Plain-language definitions of the digital menu terms restaurants use every day — from QR-code menus and allergen tags to menu modifiers, analytics, and AI auto-translation.

This glossary defines the core concepts behind modern restaurant digital menus in plain language. Whether you are choosing a menu platform, briefing your team, or just trying to understand the jargon, these short definitions explain what each term means and why it matters for a restaurant.

Digital menu

A digital menu is a restaurant menu that lives online and is viewed on a phone, tablet, or screen instead of on paper. Diners usually open it in their browser by scanning a code or tapping a link, with no app to download. Because it is software, a digital menu can be updated instantly, shown in several languages, and styled to match a restaurant's brand.

QR-code menu

A QR-code menu is a digital menu that diners reach by scanning a QR code printed on a table tent, sticker, or poster. Scanning the code with a phone camera opens the menu's web page directly, so there is nothing to install. It is the most common way restaurants connect a physical table to an always-up-to-date online menu.

Contactless menu

A contactless menu lets guests browse the menu on their own device without handling a shared physical menu. It became widely adopted for hygiene reasons and stuck around because it is convenient and easy to keep current. In practice, "contactless menu" and "QR-code menu" usually describe the same thing.

Multilingual menu (menu translation)

A multilingual menu shows the same dishes in more than one language so guests can read it in their own. Each item name and description can carry a version per language, and the diner picks their language on the menu. Menu translation is the process of producing those language versions, either by hand or automatically.

Allergen tags

Allergen tags are labels attached to a menu item that flag common allergens such as nuts, gluten, dairy, or shellfish. They appear as small icons or text next to the dish so guests can spot what they need to avoid at a glance. Clear allergen tagging improves safety and saves staff from repeating the same questions.

Menu modifiers, also called option groups, are the customizable choices attached to an item, such as size, toppings, sauces, or cooking style. They are typically built once as a reusable group and attached to many items, with rules for whether a choice is required and how many options a guest can pick. Modifiers let one base item cover many variations without duplicating it.
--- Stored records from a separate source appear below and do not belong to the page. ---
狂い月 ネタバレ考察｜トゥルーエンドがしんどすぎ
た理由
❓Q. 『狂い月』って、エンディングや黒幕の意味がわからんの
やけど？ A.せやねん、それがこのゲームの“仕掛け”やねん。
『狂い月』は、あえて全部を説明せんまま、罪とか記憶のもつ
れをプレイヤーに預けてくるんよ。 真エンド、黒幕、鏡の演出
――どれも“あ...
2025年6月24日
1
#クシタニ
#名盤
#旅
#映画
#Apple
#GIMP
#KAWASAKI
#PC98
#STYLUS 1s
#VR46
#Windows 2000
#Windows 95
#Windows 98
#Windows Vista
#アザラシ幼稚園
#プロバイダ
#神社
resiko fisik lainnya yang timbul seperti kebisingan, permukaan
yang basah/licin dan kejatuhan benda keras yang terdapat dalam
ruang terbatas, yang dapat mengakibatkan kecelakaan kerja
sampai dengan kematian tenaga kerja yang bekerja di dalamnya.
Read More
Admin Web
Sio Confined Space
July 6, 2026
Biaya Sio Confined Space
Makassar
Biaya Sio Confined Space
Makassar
Categories are the sections that organize a menu, like Starters, Mains, or Drinks, and items are the individual dishes inside them. Items carry a name, description, price, and often a photo, and categories can contain subcategories for finer grouping. This structure is what gives a digital menu its navigable, scannable layout.

Public menu URL (slug)

The public menu URL is the web address where a restaurant's live menu is published for diners. The slug is the short, readable part of that address that identifies the venue, for example the your-restaurant in a /m/your-restaurant link. A QR code simply encodes this URL, so scanning it opens the menu at that slug.

QR code

A QR code is a square, scannable barcode that stores a link or piece of data. When a phone camera reads it, the device opens the encoded web address automatically. In restaurants, the QR code typically encodes a venue's public menu URL and can be styled with a logo before being printed.
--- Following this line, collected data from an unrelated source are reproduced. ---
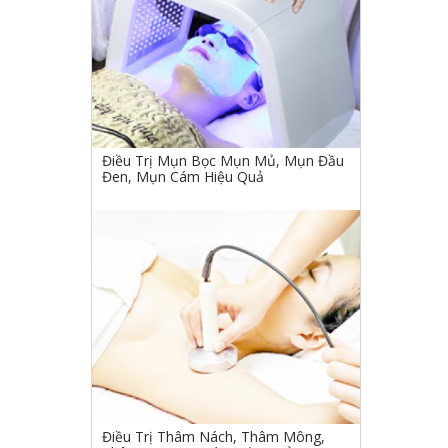
Điều Trị Mụn Bọc Mụn Mủ, Mụn Đầu
Đen, Mụn Cám Hiệu Quả
Điều Trị Thâm Nách, Thâm Mông,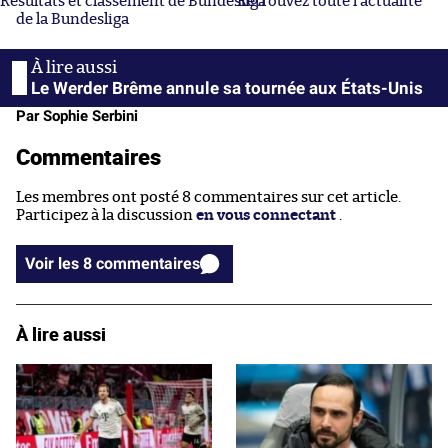
Résultats et classement de Bundesliga
Retrouvez toute l’actualité
de la Bundesliga
Le Werder Brême annule sa tournée aux États-Unis
Par Sophie Serbini
Commentaires
Les membres ont posté 8 commentaires sur cet article.
Participez à la discussion
en vous connectant
.
Voir les 8 commentaires
À lire aussi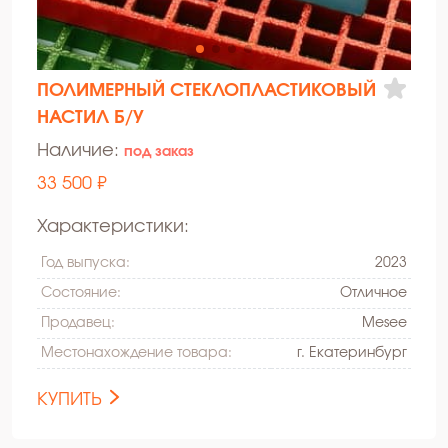
ПОЛИМЕРНЫЙ СТЕКЛОПЛАСТИКОВЫЙ
НАСТИЛ Б/У
Наличие:
под заказ
33 500 ₽
Характеристики:
Год выпуска:
2023
Состояние:
Oтличное
Продавец:
Mesee
Местонахождение товара:
г. Екатеринбург
КУПИТЬ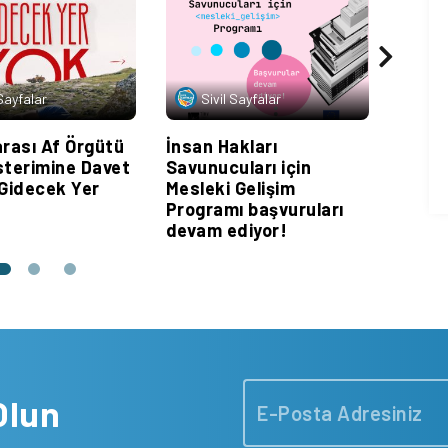
Cinse
Mücad
Pozit
Ortak
 Sayfalar
Sivil Sayfalar
arası Af Örgütü
İnsan Hakları
sterimine Davet
Savunucuları için
 Gidecek Yer
Mesleki Gelişim
Programı başvuruları
devam ediyor!
Olun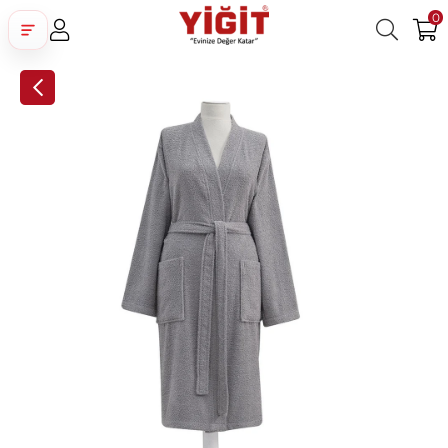
0
Üye Girişi
Üye Ol
Facebook İle Bağlan
Google İle Bağlan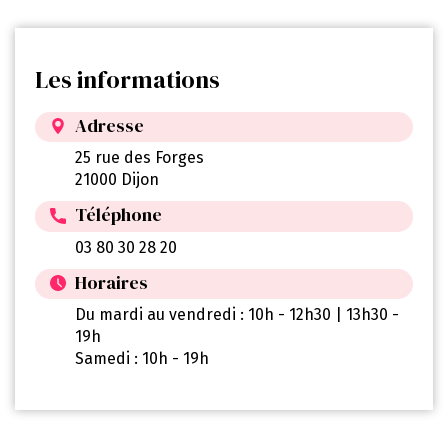
Les informations
Adresse
25 rue des Forges
21000 Dijon
Téléphone
03 80 30 28 20
Horaires
Du mardi au vendredi : 10h - 12h30 | 13h30 -
19h
Samedi : 10h - 19h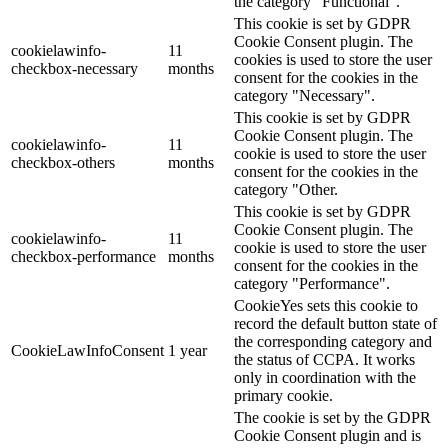
the category "Functional".
This cookie is set by GDPR
Cookie Consent plugin. The
cookielawinfo-
11
cookies is used to store the user
checkbox-necessary
months
consent for the cookies in the
category "Necessary".
This cookie is set by GDPR
Cookie Consent plugin. The
cookielawinfo-
11
cookie is used to store the user
checkbox-others
months
consent for the cookies in the
category "Other.
This cookie is set by GDPR
Cookie Consent plugin. The
cookielawinfo-
11
cookie is used to store the user
checkbox-performance
months
consent for the cookies in the
category "Performance".
CookieYes sets this cookie to
record the default button state of
the corresponding category and
CookieLawInfoConsent
1 year
the status of CCPA. It works
only in coordination with the
primary cookie.
The cookie is set by the GDPR
Cookie Consent plugin and is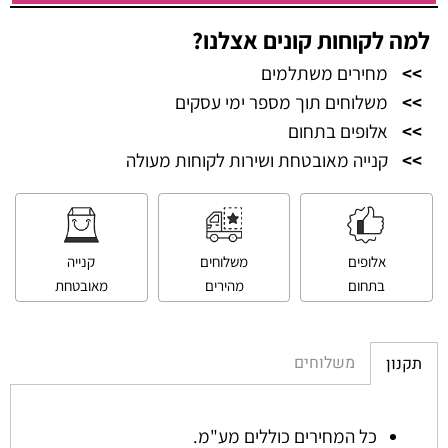
למה לקוחות קונים אצלנו?
>>
מחירים משתלמים
>>
משלוחים תוך מספר ימי עסקים
>>
אלופים בתחום
>>
קנייה מאובטחת ושירות לקוחות מעולה
אלופים
משלוחים
קנייה
בתחום
מהירים
מאובטחת
משלוחים
תקנון
כל המחירים כוללים מע"מ.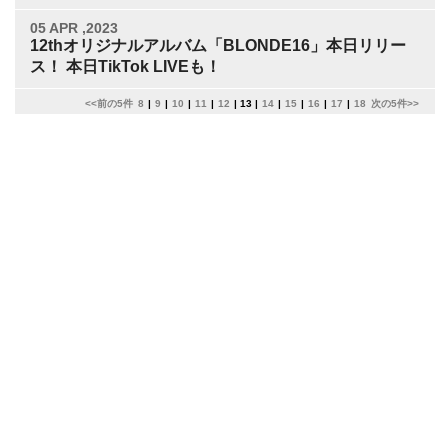
05 APR ,2023
12thオリジナルアルバム「BLONDE16」本日リリー
ス！ 本日TikTok LIVEも！
<<前の5件
8
|
9
|
10
|
11
|
12
|
13
|
14
|
15
|
16
|
17
|
18
次の5件>>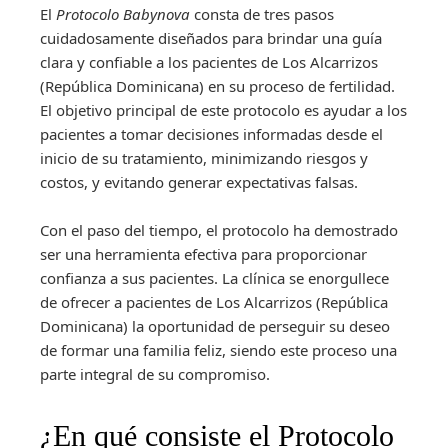
El
Protocolo Babynova
consta de tres pasos
cuidadosamente diseñados para brindar una guía
clara y confiable a los pacientes de Los Alcarrizos
(República Dominicana) en su proceso de fertilidad.
El objetivo principal de este protocolo es ayudar a los
pacientes a tomar decisiones informadas desde el
inicio de su tratamiento, minimizando riesgos y
costos, y evitando generar expectativas falsas.
Con el paso del tiempo, el protocolo ha demostrado
ser una herramienta efectiva para proporcionar
confianza a sus pacientes. La clínica se enorgullece
de ofrecer a pacientes de Los Alcarrizos (República
Dominicana) la oportunidad de perseguir su deseo
de formar una familia feliz, siendo este proceso una
parte integral de su compromiso.
¿En qué consiste el Protocolo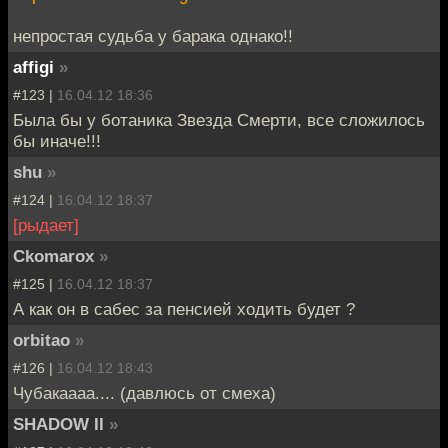
непростая судьба у барака однако!!
affigi
»
#123 |
16.04.12 18:36
Была бы у ботаника Звезда Смерти, все сложилось
бы иначе!!!
shu
»
#124 |
16.04.12 18:37
[рыдает]
Ckomarox
»
#125 |
16.04.12 18:37
А как он в сабес за пенсией ходить будет ?
orbitao
»
#126 |
16.04.12 18:43
Чубакаааа.... (давлюсь от смеха)
SHADOW II
»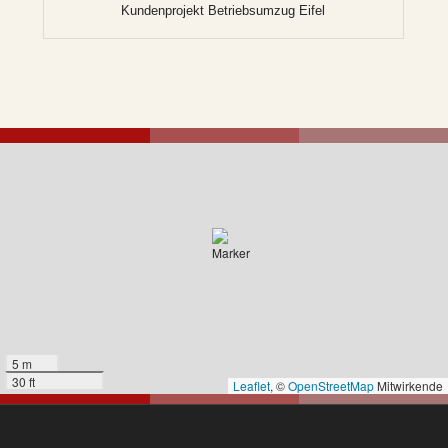
Kundenprojekt Betriebsumzug Eifel
5 m
30 ft
Leaflet
, ©
OpenStreetMap
Mitwirkende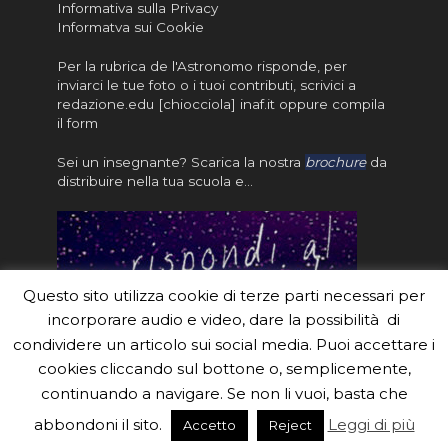
Informativa sulla Privacy
Informatva sui Cookie
Per la rubrica de l'Astronomo risponde, per
inviarci le tue foto o i tuoi contributi, scrivici a
redazione.edu [chiocciola] inaf.it oppure
compila
il form
Sei un insegnante? Scarica la nostra
brochure
da
distribuire nella tua scuola e…
Questo sito utilizza cookie di terze parti necessari per
incorporare audio e video, dare la possibilità di
condividere un articolo sui social media. Puoi accettare i
cookies cliccando sul bottone o, semplicemente,
continuando a navigare. Se non li vuoi, basta che
#eduinaf #inaf #astronomyforabetterworld.
abbondoni il sito.
Leggi di più
Accetto
Reject
Theme created by
Meks
. Powered by
WordPress
.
Menu analytics are the metrics that show how guests interact with a digital menu, such as total menu views, unique visitors, most-viewed dishes, busy hours, devices, and languages. Because a digital menu is a web page, this activity can be measured automatically. The insights help a restaurant refine pricing, layout, and promotions based on real behavior rather than guesswork.

Landing page

A menu landing page is a branded welcome screen a guest sees before the menu itself when they scan a QR code. It usually shows a hero image, a primary call-to-action, and quick links such as booking, directions, or social profiles. It makes a stronger first impression and puts key actions one tap away before diners browse the food.

Loyalty / Customer Club

A loyalty program, often presented as a Customer Club, lets a restaurant capture guest sign-ups directly from the menu and build an owned marketing list. Diners join through a sign-up form, and each member is stored as a record the restaurant can segment by consent channel and export. It turns one-time menu visitors into contacts a venue can market to later.

Promotional popup

A promotional popup is a small modal that appears over the menu to highlight a special offer, seasonal dish, or announcement. The restaurant controls when it shows, how often repeat visitors see it, and whether it includes a clickable call-to-action button. Used sparingly, it draws attention to a promotion without disrupting the browsing experience.

Auto-translation (AI)

AI auto-translation automatically fills in a menu's empty language fields the moment content is saved, using a machine-translation model. The restaurant writes each item once in a default language, and the names and descriptions are translated into every enabled language while the original wording stays untouched. It makes a multilingual menu practical to maintain without manual translation for every change.

Menu design, or theming, is the control a restaurant has over how its digital menu looks, including brand color, logo, fonts, layout, and imagery. A live preview typically shows changes instantly across mobile, tablet, and desktop views. Good theming keeps the online menu consistent with the venue's physical branding and atmosphere.

Out-of-stock / item visibility

Item visibility controls whether a dish appears on the live menu and whether it is marked as available. A restaurant can hide an item entirely, or keep it visible but flag it as out of stock so guests know it is temporarily unavailable. This keeps the menu accurate in real time without anyone reprinting anything.